Chloroquine, previously one of the commonest anti-malaria drugs, is proving ineffective because malaria parasites are becoming resistant to it.


But according to Moshe Hoshen of the Braun Hebrew University-Hadassah in Israel, it could be combined with two drugs the World Health Organization (WHO) already recommends be used together to treat malaria.


Amodiaquine is similar to chloroquine and is used as a substitute for the older drug, while artesunate is the mostly widely used drug based on the plant extract artemisinin.

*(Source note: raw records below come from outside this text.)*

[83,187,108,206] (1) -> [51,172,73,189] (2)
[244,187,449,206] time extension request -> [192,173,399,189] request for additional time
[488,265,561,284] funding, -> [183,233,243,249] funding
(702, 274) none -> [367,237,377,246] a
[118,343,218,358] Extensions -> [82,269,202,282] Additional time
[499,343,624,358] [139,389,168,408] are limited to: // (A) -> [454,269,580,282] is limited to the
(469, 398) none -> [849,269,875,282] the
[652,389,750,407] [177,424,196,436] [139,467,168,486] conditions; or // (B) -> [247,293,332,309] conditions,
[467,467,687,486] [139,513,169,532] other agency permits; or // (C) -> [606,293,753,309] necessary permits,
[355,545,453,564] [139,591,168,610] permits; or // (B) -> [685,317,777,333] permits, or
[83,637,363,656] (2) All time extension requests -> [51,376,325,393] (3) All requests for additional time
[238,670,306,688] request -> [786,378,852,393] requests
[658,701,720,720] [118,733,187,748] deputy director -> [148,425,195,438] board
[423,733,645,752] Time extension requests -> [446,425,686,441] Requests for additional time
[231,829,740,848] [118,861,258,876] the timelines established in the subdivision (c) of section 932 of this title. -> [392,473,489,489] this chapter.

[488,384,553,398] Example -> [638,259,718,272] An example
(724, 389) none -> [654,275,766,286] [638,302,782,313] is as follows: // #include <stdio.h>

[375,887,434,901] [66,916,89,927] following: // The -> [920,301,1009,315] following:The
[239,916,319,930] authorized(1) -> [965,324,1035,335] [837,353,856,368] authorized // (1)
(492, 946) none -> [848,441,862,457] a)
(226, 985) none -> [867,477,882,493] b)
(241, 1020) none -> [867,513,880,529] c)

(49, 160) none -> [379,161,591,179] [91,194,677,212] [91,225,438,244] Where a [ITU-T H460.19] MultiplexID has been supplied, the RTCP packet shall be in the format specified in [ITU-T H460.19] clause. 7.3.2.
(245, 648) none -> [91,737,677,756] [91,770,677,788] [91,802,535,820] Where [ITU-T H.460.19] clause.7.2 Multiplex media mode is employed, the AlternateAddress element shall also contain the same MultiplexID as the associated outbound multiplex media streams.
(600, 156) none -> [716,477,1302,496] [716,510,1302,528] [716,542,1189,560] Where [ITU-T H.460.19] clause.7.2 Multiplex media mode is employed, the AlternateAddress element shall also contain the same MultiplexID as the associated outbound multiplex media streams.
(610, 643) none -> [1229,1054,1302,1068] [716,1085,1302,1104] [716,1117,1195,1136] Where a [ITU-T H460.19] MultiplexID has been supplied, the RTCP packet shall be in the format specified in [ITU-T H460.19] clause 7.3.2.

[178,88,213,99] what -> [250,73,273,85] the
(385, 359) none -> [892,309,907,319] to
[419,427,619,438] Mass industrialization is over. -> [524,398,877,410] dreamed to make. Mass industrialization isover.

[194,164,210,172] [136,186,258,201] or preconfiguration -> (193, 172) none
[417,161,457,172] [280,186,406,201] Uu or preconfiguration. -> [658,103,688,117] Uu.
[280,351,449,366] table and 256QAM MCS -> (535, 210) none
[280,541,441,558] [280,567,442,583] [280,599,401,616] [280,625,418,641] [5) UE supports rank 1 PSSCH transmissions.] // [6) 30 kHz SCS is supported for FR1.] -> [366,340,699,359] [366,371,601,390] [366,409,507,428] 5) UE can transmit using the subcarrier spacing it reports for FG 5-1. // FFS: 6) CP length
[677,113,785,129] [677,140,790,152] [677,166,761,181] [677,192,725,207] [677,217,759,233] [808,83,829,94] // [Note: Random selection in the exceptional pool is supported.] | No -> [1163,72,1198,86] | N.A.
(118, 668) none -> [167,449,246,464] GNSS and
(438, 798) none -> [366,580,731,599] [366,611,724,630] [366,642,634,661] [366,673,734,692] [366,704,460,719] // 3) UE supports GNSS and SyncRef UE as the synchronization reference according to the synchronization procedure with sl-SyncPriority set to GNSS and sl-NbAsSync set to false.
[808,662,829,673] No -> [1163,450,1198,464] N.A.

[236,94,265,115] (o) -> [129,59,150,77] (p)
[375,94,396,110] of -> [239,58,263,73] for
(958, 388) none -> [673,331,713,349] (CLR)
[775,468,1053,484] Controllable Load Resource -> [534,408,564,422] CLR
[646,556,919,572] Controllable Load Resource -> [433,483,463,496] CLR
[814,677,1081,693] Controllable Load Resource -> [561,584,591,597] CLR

Artemisinin-based therapies are the newest generation of anti-malaria drugs, but there have been reports that malaria parasites are growing resistant to them (see ‘Resistance is emerging’ to antimalarial drug of choice).


Hoshen told SciDev.Net that in addition to the short supply of the plant from which artemisinin is extracted, its loss as an effective drug because of parasite resistance would mean that “many lives will be lost”.


To limit the chance of resistance emerging, the WHO recommends combining artesunate with other drugs, mainly amodiaquine (see WHO warns against misuse of key malaria drug).


While the drugs work better in combination than singly, Hoshen says they still fail to treat malaria in about nine per cent of cases, especially in young children.


His research looked at factors such as the length of time a drug stays in the body, and where and how long it is active for.


He predicts that combining the three drugs would be much more effective than just using the amodiaquine-artesunate combination. He says that adding chloroquine, which costs just a few US cents per dose and has few side effects, could create “a radical cure”.


Hoshen says the WHO should do clinical trials to test the effectiveness of the three drugs in combination.